Они сидели в уютной комнате, обставленной удобной мебелью, на одном из верхних этажей высокого здания. Пол был покрыт толстым, пушистым ковром. На стенах висели картины.
– Спасибо вам, – сказала Джилл, – что вы разыскали для нас такое уютное местечко. Тут все такое чужое кругом, а здесь мы почти как дома.
– Это было не так легко, – сказал Декер. – Но наш главный пузырь просто помешан на гостеприимстве, а потому заставил меня найти жилище, где вам было бы удобно.
– Пузырь у вас главный?
– Ну да, тот, которого вы уже видели, – кивнул Декер. – С таким странным лицом. Их тут много. Пузырями я их зову только из-за своего невежества. У них есть другое название, но на человеческом языке оно совершенно непроизносимо, а буквальный перевод звучит и вовсе нелепо. Тот пузырь, с которым вы имели честь познакомиться, может считаться моим другом, хотя, пожалуй, по вашим понятиям, дружба у нас не совсем обычная. Это непросто объяснить. Я зову его Смоки – Дымок – из-за того, что у него такое лицо, вроде дыма, хотя, если разобраться, у всех пузырей точно такие же лица. Когда я разговариваю с ним, то зову его Смоки. Он-то, бедняга, думает, что это, наверное, красивое человеческое имя. Знал бы он, что это значит, обиделся бы, пожалуй. Ну а заметили существо, похожее на сноп, которое сидело рядом со Смоки?

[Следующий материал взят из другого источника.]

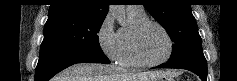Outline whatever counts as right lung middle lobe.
<instances>
[{
    "label": "right lung middle lobe",
    "mask_w": 237,
    "mask_h": 81,
    "mask_svg": "<svg viewBox=\"0 0 237 81\" xmlns=\"http://www.w3.org/2000/svg\"><path fill=\"white\" fill-rule=\"evenodd\" d=\"M104 18L60 16L48 19L40 50L103 53L97 33Z\"/></svg>",
    "instance_id": "obj_1"
}]
</instances>
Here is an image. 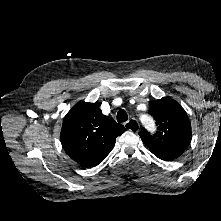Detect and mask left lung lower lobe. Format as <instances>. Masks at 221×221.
<instances>
[{"label":"left lung lower lobe","instance_id":"left-lung-lower-lobe-1","mask_svg":"<svg viewBox=\"0 0 221 221\" xmlns=\"http://www.w3.org/2000/svg\"><path fill=\"white\" fill-rule=\"evenodd\" d=\"M184 151L185 149H178L173 152H152V153L161 160L169 161L171 159L179 157Z\"/></svg>","mask_w":221,"mask_h":221}]
</instances>
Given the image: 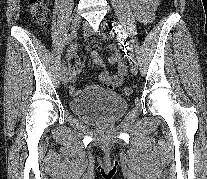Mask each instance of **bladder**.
Here are the masks:
<instances>
[{
	"mask_svg": "<svg viewBox=\"0 0 207 179\" xmlns=\"http://www.w3.org/2000/svg\"><path fill=\"white\" fill-rule=\"evenodd\" d=\"M75 115L92 123L112 122L124 115L128 101L118 94L90 85L70 102Z\"/></svg>",
	"mask_w": 207,
	"mask_h": 179,
	"instance_id": "obj_1",
	"label": "bladder"
}]
</instances>
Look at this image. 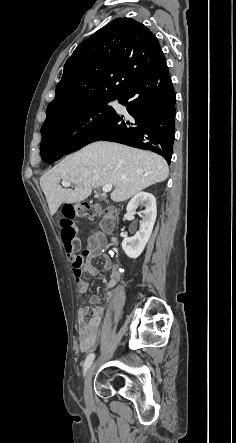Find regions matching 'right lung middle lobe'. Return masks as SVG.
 <instances>
[{
    "instance_id": "right-lung-middle-lobe-1",
    "label": "right lung middle lobe",
    "mask_w": 236,
    "mask_h": 443,
    "mask_svg": "<svg viewBox=\"0 0 236 443\" xmlns=\"http://www.w3.org/2000/svg\"><path fill=\"white\" fill-rule=\"evenodd\" d=\"M117 98L108 95L98 96L76 108L47 118L41 128L40 149L45 146L68 145L108 116L113 111L108 103Z\"/></svg>"
}]
</instances>
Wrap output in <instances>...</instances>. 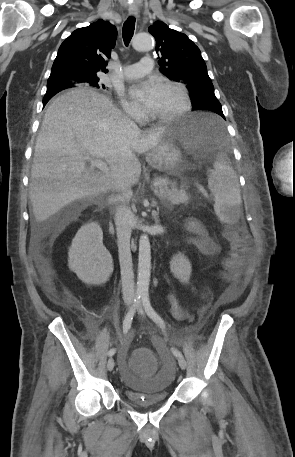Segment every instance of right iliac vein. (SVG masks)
Returning <instances> with one entry per match:
<instances>
[{"label": "right iliac vein", "mask_w": 295, "mask_h": 457, "mask_svg": "<svg viewBox=\"0 0 295 457\" xmlns=\"http://www.w3.org/2000/svg\"><path fill=\"white\" fill-rule=\"evenodd\" d=\"M130 305H131V301H127V302H126V307H127V309L130 308ZM114 365H115L114 359H113L112 357H110V358L108 359V362H107V369H108V371H112L113 368H114Z\"/></svg>", "instance_id": "obj_1"}]
</instances>
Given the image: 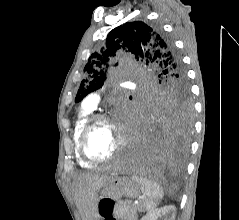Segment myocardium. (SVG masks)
<instances>
[{"label":"myocardium","instance_id":"f54148a6","mask_svg":"<svg viewBox=\"0 0 239 220\" xmlns=\"http://www.w3.org/2000/svg\"><path fill=\"white\" fill-rule=\"evenodd\" d=\"M99 123H110L113 124L118 132H119V140L117 143V146L115 148V150L108 155L107 157L104 158H96L93 157L87 148V141H88V137L90 132L92 131V129ZM124 146V137L121 133V131L118 129V127L116 126V124L114 123V118L105 114H94L92 115L86 122V124L84 125L81 133H80V138H79V150L81 153V156L88 162L92 163V164H101V163H106L109 162L111 160H113L117 154L121 151V149Z\"/></svg>","mask_w":239,"mask_h":220}]
</instances>
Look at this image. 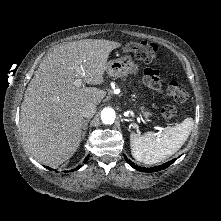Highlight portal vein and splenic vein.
I'll return each instance as SVG.
<instances>
[{
    "label": "portal vein and splenic vein",
    "instance_id": "1",
    "mask_svg": "<svg viewBox=\"0 0 221 221\" xmlns=\"http://www.w3.org/2000/svg\"><path fill=\"white\" fill-rule=\"evenodd\" d=\"M74 69L78 75V78L74 81V85L80 87L82 85L83 72L79 66H74ZM131 115L133 116V112H131Z\"/></svg>",
    "mask_w": 221,
    "mask_h": 221
}]
</instances>
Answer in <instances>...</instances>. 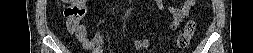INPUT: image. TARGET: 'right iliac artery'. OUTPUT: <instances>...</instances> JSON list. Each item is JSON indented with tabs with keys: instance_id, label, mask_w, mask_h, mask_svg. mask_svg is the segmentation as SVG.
<instances>
[{
	"instance_id": "obj_1",
	"label": "right iliac artery",
	"mask_w": 253,
	"mask_h": 53,
	"mask_svg": "<svg viewBox=\"0 0 253 53\" xmlns=\"http://www.w3.org/2000/svg\"><path fill=\"white\" fill-rule=\"evenodd\" d=\"M130 10H131V9H129V10L127 11V13L125 14V16H124V17H127V16L129 15Z\"/></svg>"
}]
</instances>
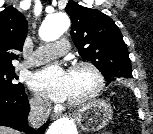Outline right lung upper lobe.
<instances>
[{"mask_svg": "<svg viewBox=\"0 0 153 134\" xmlns=\"http://www.w3.org/2000/svg\"><path fill=\"white\" fill-rule=\"evenodd\" d=\"M27 29L25 17L14 7L0 12V68L13 66L12 60L18 58L13 51H22Z\"/></svg>", "mask_w": 153, "mask_h": 134, "instance_id": "cb5924a9", "label": "right lung upper lobe"}]
</instances>
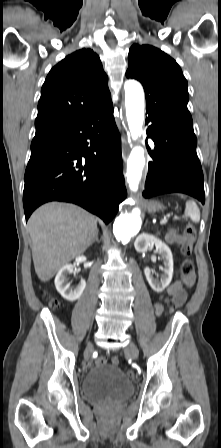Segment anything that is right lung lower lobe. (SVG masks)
Wrapping results in <instances>:
<instances>
[{
	"mask_svg": "<svg viewBox=\"0 0 221 448\" xmlns=\"http://www.w3.org/2000/svg\"><path fill=\"white\" fill-rule=\"evenodd\" d=\"M120 146L111 101L35 135L24 177L26 221L38 206L57 200L109 223L126 198Z\"/></svg>",
	"mask_w": 221,
	"mask_h": 448,
	"instance_id": "right-lung-lower-lobe-1",
	"label": "right lung lower lobe"
}]
</instances>
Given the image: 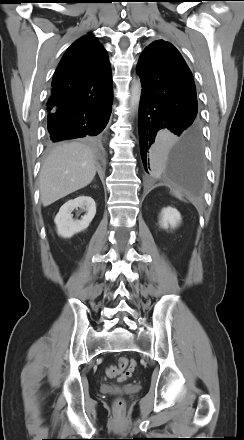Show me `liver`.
I'll use <instances>...</instances> for the list:
<instances>
[{"label": "liver", "instance_id": "6515ba94", "mask_svg": "<svg viewBox=\"0 0 244 440\" xmlns=\"http://www.w3.org/2000/svg\"><path fill=\"white\" fill-rule=\"evenodd\" d=\"M96 174L94 151L80 142L56 146L44 160L39 174L44 207L91 183Z\"/></svg>", "mask_w": 244, "mask_h": 440}]
</instances>
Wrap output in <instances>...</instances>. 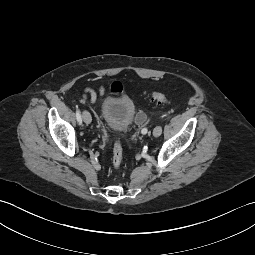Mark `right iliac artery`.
<instances>
[{
	"label": "right iliac artery",
	"mask_w": 255,
	"mask_h": 255,
	"mask_svg": "<svg viewBox=\"0 0 255 255\" xmlns=\"http://www.w3.org/2000/svg\"><path fill=\"white\" fill-rule=\"evenodd\" d=\"M76 118H77L78 123L81 124L82 118H81V113L78 109L76 110Z\"/></svg>",
	"instance_id": "obj_1"
}]
</instances>
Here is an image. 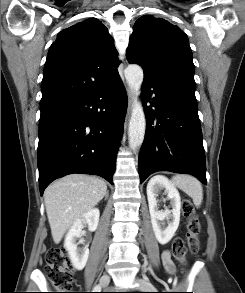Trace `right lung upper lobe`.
<instances>
[{"label":"right lung upper lobe","mask_w":245,"mask_h":293,"mask_svg":"<svg viewBox=\"0 0 245 293\" xmlns=\"http://www.w3.org/2000/svg\"><path fill=\"white\" fill-rule=\"evenodd\" d=\"M119 59L105 25L89 18L62 30L46 59L41 108L59 107L118 76Z\"/></svg>","instance_id":"1"}]
</instances>
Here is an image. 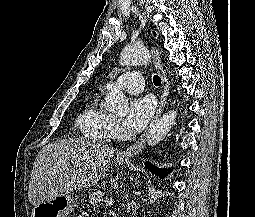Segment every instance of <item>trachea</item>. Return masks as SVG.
Masks as SVG:
<instances>
[{
    "label": "trachea",
    "instance_id": "obj_1",
    "mask_svg": "<svg viewBox=\"0 0 255 217\" xmlns=\"http://www.w3.org/2000/svg\"><path fill=\"white\" fill-rule=\"evenodd\" d=\"M153 83H154L155 86H160V84H161V78H160V76L155 75V76L153 77Z\"/></svg>",
    "mask_w": 255,
    "mask_h": 217
}]
</instances>
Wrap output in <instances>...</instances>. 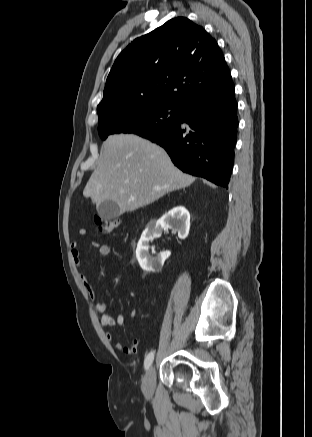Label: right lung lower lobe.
I'll return each mask as SVG.
<instances>
[{"instance_id": "obj_1", "label": "right lung lower lobe", "mask_w": 312, "mask_h": 437, "mask_svg": "<svg viewBox=\"0 0 312 437\" xmlns=\"http://www.w3.org/2000/svg\"><path fill=\"white\" fill-rule=\"evenodd\" d=\"M230 77L182 107L180 120L145 138L162 146L182 171L228 188L237 139V102Z\"/></svg>"}]
</instances>
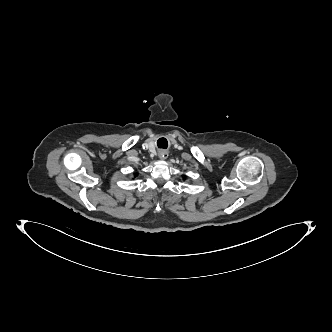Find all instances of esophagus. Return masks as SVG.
Wrapping results in <instances>:
<instances>
[{
	"label": "esophagus",
	"mask_w": 332,
	"mask_h": 332,
	"mask_svg": "<svg viewBox=\"0 0 332 332\" xmlns=\"http://www.w3.org/2000/svg\"><path fill=\"white\" fill-rule=\"evenodd\" d=\"M159 158H160V159H165V158H167V152H165V151H161V152L159 153Z\"/></svg>",
	"instance_id": "obj_1"
}]
</instances>
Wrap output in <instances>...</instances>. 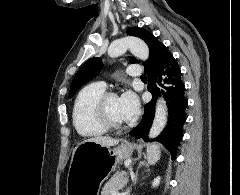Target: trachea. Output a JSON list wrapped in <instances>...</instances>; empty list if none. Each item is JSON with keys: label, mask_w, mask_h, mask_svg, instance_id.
Returning a JSON list of instances; mask_svg holds the SVG:
<instances>
[{"label": "trachea", "mask_w": 240, "mask_h": 195, "mask_svg": "<svg viewBox=\"0 0 240 195\" xmlns=\"http://www.w3.org/2000/svg\"><path fill=\"white\" fill-rule=\"evenodd\" d=\"M146 78V75H141V79H145Z\"/></svg>", "instance_id": "1"}]
</instances>
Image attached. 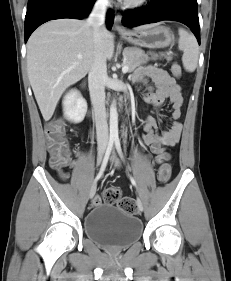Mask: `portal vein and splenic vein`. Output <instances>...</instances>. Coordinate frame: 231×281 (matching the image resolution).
<instances>
[{
  "label": "portal vein and splenic vein",
  "instance_id": "18ae733b",
  "mask_svg": "<svg viewBox=\"0 0 231 281\" xmlns=\"http://www.w3.org/2000/svg\"><path fill=\"white\" fill-rule=\"evenodd\" d=\"M128 70H129V67H128L127 65H124V66L122 67V72H123L124 74L127 73Z\"/></svg>",
  "mask_w": 231,
  "mask_h": 281
}]
</instances>
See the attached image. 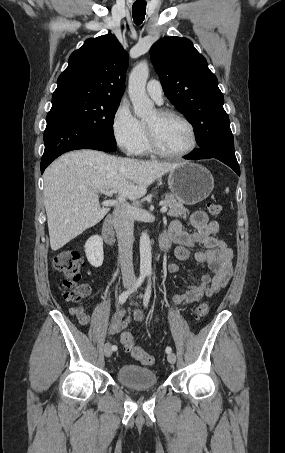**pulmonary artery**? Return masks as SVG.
<instances>
[{
  "label": "pulmonary artery",
  "instance_id": "e3ab8cb5",
  "mask_svg": "<svg viewBox=\"0 0 285 453\" xmlns=\"http://www.w3.org/2000/svg\"><path fill=\"white\" fill-rule=\"evenodd\" d=\"M147 94L156 103L161 104L163 102V89L158 80H150L147 84Z\"/></svg>",
  "mask_w": 285,
  "mask_h": 453
}]
</instances>
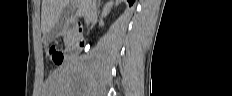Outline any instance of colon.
Returning <instances> with one entry per match:
<instances>
[{
    "instance_id": "5ec220e1",
    "label": "colon",
    "mask_w": 232,
    "mask_h": 96,
    "mask_svg": "<svg viewBox=\"0 0 232 96\" xmlns=\"http://www.w3.org/2000/svg\"><path fill=\"white\" fill-rule=\"evenodd\" d=\"M47 56L50 61L57 65L61 64L64 59L62 51L59 50L56 46H50L47 49Z\"/></svg>"
}]
</instances>
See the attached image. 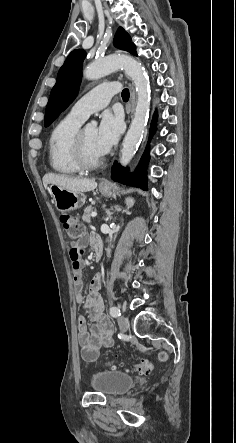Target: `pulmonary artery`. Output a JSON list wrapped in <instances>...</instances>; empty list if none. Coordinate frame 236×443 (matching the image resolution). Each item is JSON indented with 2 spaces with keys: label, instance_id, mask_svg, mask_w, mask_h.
Listing matches in <instances>:
<instances>
[{
  "label": "pulmonary artery",
  "instance_id": "pulmonary-artery-1",
  "mask_svg": "<svg viewBox=\"0 0 236 443\" xmlns=\"http://www.w3.org/2000/svg\"><path fill=\"white\" fill-rule=\"evenodd\" d=\"M120 89L119 82L103 83L80 97L71 107L69 114L85 120L91 113L104 108Z\"/></svg>",
  "mask_w": 236,
  "mask_h": 443
}]
</instances>
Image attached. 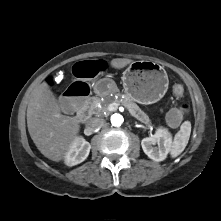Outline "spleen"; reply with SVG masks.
<instances>
[{"label": "spleen", "instance_id": "obj_1", "mask_svg": "<svg viewBox=\"0 0 221 221\" xmlns=\"http://www.w3.org/2000/svg\"><path fill=\"white\" fill-rule=\"evenodd\" d=\"M191 134V123L189 121H185L181 127L180 130L177 132V134L174 137V142L171 147V156L173 158L180 155L185 147L188 144L189 138Z\"/></svg>", "mask_w": 221, "mask_h": 221}]
</instances>
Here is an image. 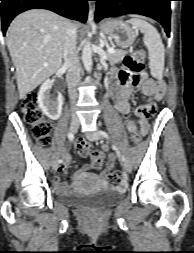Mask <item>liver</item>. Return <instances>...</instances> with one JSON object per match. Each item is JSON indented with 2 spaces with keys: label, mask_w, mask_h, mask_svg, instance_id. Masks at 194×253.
Masks as SVG:
<instances>
[{
  "label": "liver",
  "mask_w": 194,
  "mask_h": 253,
  "mask_svg": "<svg viewBox=\"0 0 194 253\" xmlns=\"http://www.w3.org/2000/svg\"><path fill=\"white\" fill-rule=\"evenodd\" d=\"M67 23L44 9L26 11L11 22L6 43L16 68L20 99L61 67Z\"/></svg>",
  "instance_id": "liver-1"
}]
</instances>
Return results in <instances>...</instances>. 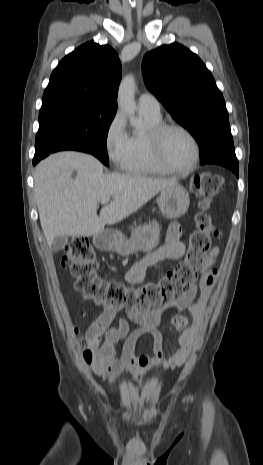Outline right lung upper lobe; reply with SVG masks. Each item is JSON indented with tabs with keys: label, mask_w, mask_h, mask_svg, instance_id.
Wrapping results in <instances>:
<instances>
[{
	"label": "right lung upper lobe",
	"mask_w": 263,
	"mask_h": 465,
	"mask_svg": "<svg viewBox=\"0 0 263 465\" xmlns=\"http://www.w3.org/2000/svg\"><path fill=\"white\" fill-rule=\"evenodd\" d=\"M121 80L118 54L108 45L85 43L68 54L53 71L42 104L71 100L117 109Z\"/></svg>",
	"instance_id": "obj_1"
}]
</instances>
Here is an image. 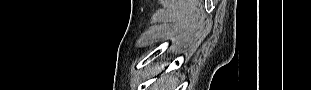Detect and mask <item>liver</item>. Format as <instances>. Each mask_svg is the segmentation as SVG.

– Заметил, – кивнул Теннисон. – Он за нами пристально наблюдал.
– Это Сноппи – опять-таки это я его так называю. Ближайший приятель Смоки. Он с ним знаком очень давно. Потому он и ближайший. Я с ним знаком не так давно, поэтому я второй по старшинству друг. Словом, у нас триада. У пузырей не принято существовать в одиночку. У них обязательно формируются триады. Что-то вроде братства, содружества, кровного единства – нет, это не совсем точно, но яснее сказать трудно. А старина Сноппи, наверное, напугал вас? Действительно, вид у него странноватый.
– Да уж, – хмыкнула Джилл.
– Но в общем-то, он не так уж плох, – сказал Декер. – Когда познакомишься с ним поближе – очень даже ничего. Тут на таких насмотришься, что он по сравнению с ними просто свой парень.
– А вы, похоже, тут неплохо устроились?